* [Exercise directions] I'd like every line from the material below that has "Mackelworth" in it.
Start of Block
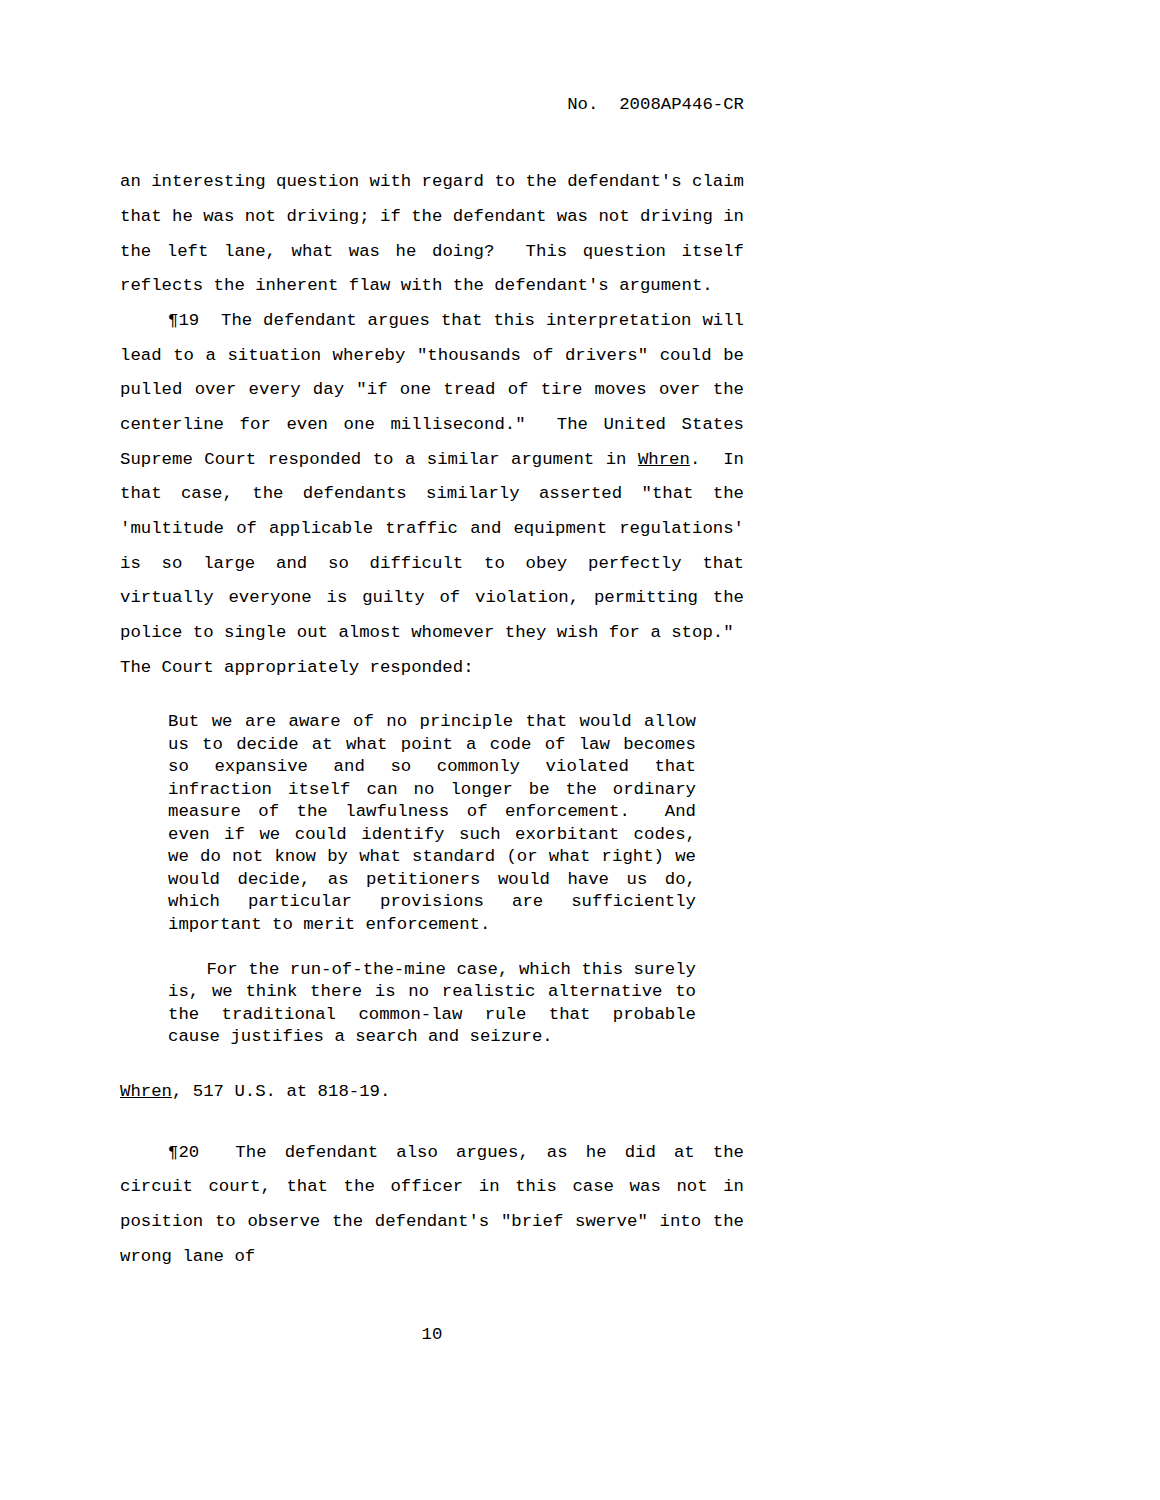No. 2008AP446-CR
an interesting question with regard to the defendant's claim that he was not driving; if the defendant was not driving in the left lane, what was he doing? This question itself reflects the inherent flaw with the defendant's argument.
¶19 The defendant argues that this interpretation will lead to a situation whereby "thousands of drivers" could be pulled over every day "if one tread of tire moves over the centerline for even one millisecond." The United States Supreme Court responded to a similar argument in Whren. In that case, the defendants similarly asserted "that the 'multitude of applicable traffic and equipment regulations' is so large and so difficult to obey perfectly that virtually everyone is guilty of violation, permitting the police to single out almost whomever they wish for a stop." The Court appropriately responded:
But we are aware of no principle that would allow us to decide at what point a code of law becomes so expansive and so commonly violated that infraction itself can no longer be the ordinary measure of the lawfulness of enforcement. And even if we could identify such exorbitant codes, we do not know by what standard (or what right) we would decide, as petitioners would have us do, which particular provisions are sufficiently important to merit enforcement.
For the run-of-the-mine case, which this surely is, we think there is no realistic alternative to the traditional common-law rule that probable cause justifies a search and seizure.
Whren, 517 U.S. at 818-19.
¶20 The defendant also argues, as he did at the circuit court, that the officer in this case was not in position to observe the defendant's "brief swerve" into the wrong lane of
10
End of Block
Start of Block
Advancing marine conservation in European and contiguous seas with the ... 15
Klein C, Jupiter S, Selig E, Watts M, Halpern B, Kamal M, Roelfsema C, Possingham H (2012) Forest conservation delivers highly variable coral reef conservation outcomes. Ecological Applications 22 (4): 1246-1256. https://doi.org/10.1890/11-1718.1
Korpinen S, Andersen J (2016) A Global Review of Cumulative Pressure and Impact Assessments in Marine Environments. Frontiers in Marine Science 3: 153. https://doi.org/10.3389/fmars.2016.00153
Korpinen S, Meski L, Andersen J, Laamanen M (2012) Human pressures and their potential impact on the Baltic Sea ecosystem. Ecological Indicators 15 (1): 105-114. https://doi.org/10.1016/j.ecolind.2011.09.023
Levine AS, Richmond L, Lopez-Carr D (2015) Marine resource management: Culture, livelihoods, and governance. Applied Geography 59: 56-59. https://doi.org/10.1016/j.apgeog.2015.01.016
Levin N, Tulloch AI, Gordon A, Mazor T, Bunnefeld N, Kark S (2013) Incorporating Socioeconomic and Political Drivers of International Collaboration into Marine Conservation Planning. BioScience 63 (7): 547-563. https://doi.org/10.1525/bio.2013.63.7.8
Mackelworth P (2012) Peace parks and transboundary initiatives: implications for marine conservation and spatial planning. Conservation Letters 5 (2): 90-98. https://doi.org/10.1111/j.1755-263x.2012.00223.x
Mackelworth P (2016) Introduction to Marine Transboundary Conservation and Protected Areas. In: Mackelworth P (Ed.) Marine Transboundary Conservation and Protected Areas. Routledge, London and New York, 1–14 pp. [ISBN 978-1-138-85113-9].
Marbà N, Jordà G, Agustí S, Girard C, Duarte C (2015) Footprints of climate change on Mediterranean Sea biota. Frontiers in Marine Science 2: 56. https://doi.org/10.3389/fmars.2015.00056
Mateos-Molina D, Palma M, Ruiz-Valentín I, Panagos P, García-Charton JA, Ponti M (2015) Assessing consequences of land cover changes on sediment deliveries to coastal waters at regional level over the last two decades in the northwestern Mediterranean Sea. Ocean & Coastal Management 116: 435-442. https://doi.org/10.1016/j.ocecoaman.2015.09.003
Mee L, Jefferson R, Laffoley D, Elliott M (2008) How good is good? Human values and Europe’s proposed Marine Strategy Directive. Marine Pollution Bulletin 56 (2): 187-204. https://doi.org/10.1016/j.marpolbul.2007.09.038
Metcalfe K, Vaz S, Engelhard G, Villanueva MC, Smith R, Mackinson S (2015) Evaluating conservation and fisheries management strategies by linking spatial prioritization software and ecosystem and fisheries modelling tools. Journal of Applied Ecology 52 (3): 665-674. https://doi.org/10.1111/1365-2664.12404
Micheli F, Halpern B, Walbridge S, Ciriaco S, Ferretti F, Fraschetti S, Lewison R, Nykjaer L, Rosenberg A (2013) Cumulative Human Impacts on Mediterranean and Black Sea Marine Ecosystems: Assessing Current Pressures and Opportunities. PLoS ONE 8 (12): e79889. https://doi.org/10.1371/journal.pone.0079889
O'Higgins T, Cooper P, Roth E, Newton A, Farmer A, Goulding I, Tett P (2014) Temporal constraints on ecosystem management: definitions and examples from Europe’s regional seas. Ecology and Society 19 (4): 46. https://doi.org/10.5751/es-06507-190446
End of Block
* [Task output]
Mackelworth P (2012) Peace parks and transboundary initiatives: implications for marine conservation and spatial planning. Conservation Letters 5 (2): 90-98. https://doi.org/10.1111/j.1755-263x.2012.00223.x
Mackelworth P (2016) Introduction to Marine Transboundary Conservation and Protected Areas. In: Mackelworth P (Ed.) Marine Transboundary Conservation and Protected Areas. Routledge, London and New York, 1–14 pp. [ISBN 978-1-138-85113-9].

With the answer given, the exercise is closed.